On the other hand, it’s best to get a move on since many people feel they can comfortably avoid thinking about big issues like this till they are very, very old.  However, you might need these documents at any point in your life.  For example, you might get hit on your bike at the age of 28 and be in and out of consciousness for a week.  Let’s say you’re just banged up but it’s not mortal; still,  your agent needs to work with your doctors for a week to speak for you since you can’t speak for yourself.  However, let’s look at what happens if you ski into a tree, lose consciousness and have brain damage so severe that your doctors do not think you will regain cognitive function. Your agent needs to know if you want them to tell the docs to let you go as soon as possible or give it a week to see if they docs are mistaken?   Another possibility for many of us is that we will live to a ripe old age but we’ll get Dementia or Alzheimers and at some point our doctors can’t discuss our care with us.  What  if you’re not terminal but you’re not yourself and you can’t do all the things you usually want to do?  Well, there’s nothing your agent can do about that but if you get bacteriological pneumonia that can be your off-ramp because you could instruct your agent that you don’t want antibiotics or a respirator.  On the other hand, if you feel that someone with that condition can be perfectly happy in their own way as long as they are physically healthy and are doing well, you could instruct  your agent to allow antibiotics.  But you need to think through and be specific as to conditions that might cause you to want to accept some assistance and live longer or to decline it and let you go. You can also educate your medical team on this since they will likely be making fine-tuned judgment calls based on what they know you want. I have had the honor of being an  agent and can tell you, the kindest and fairest thing you can do for your agent is to be specific since it can be very tough acting for someone else who isn’t able to speak for themselves when you’re upset and tired. It really helps to have discussed these issues when everything was fine.
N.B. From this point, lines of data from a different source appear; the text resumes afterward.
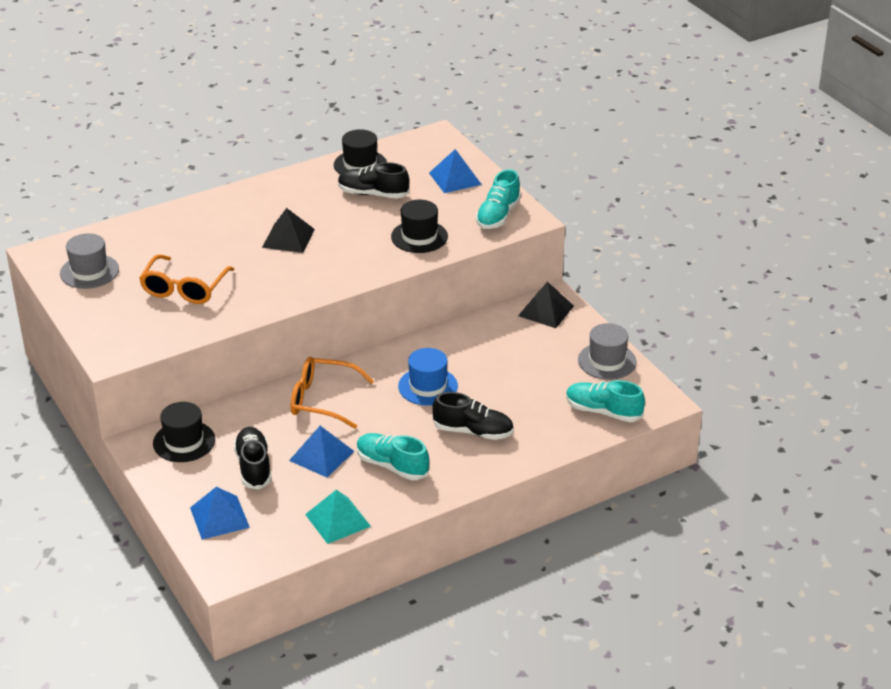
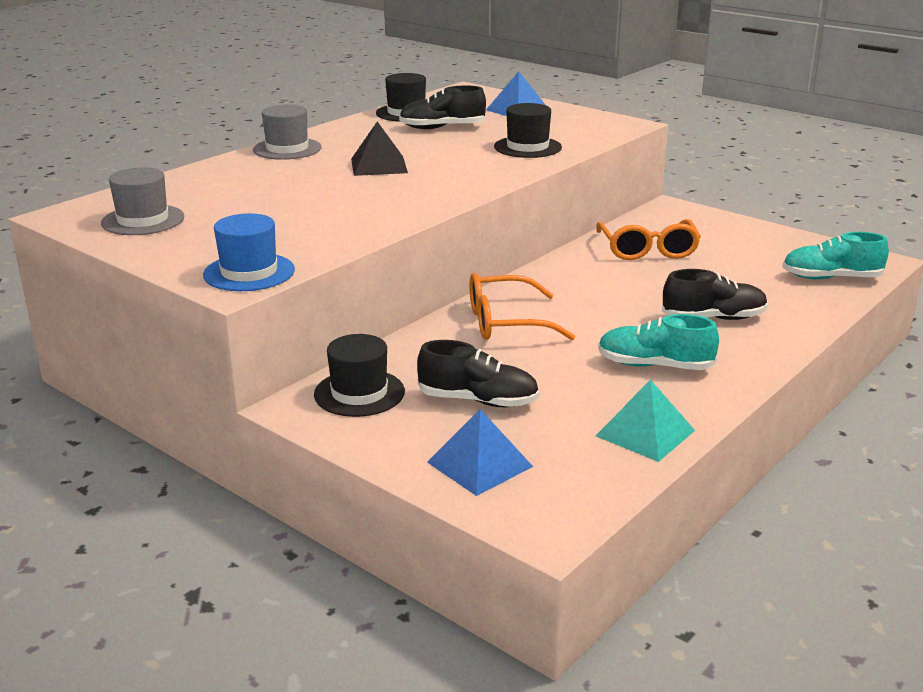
camera: 20 degrees left, 10 degrees down
orange glasses [139,254,234,304] -> orange glasses moved to [596,219,701,260]
black shoe [233,427,272,490] -> black shoe turned 135 degrees clockwise [417,340,539,407]
blue pyramid [289,426,354,478] -> none
blue hat [398,348,458,406] -> blue hat moved to [203,213,295,291]
turquoise shoe [476,169,521,229] -> none
black pyramid [518,282,574,328] -> none
grey hat [578,323,637,380] -> grey hat moved to [253,105,321,160]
Many people actually aren’t sure what all the choices are and at best, they go online and find a living will that seems to work. Although I’m quite sure that it’s cheaper and in some ways easier, I don’t recommend it for the same reason I don’t like online wills. They’re cookie cutter and they assume all people are alike. The people who drafted these documents have never met you, they don’t know your concerns, they can’t answer questions and they can’t tailor their documents to help you. So if you want something more useful, find an attorney you can work with  who understands these documents and is willing to spend some time discussing your life and what you want so that the documents reflect who you are and what you need. Frankly, it’s just as much of nightmare if you have inadequate documents or ones that aren’t properly executed as it is if you never got them to begin with so get good ones.  Medical problems and death are inevitable, but thanks to Prop 106, AMDs and MPOAs, we now often have some ability to choose how we live and how we exit.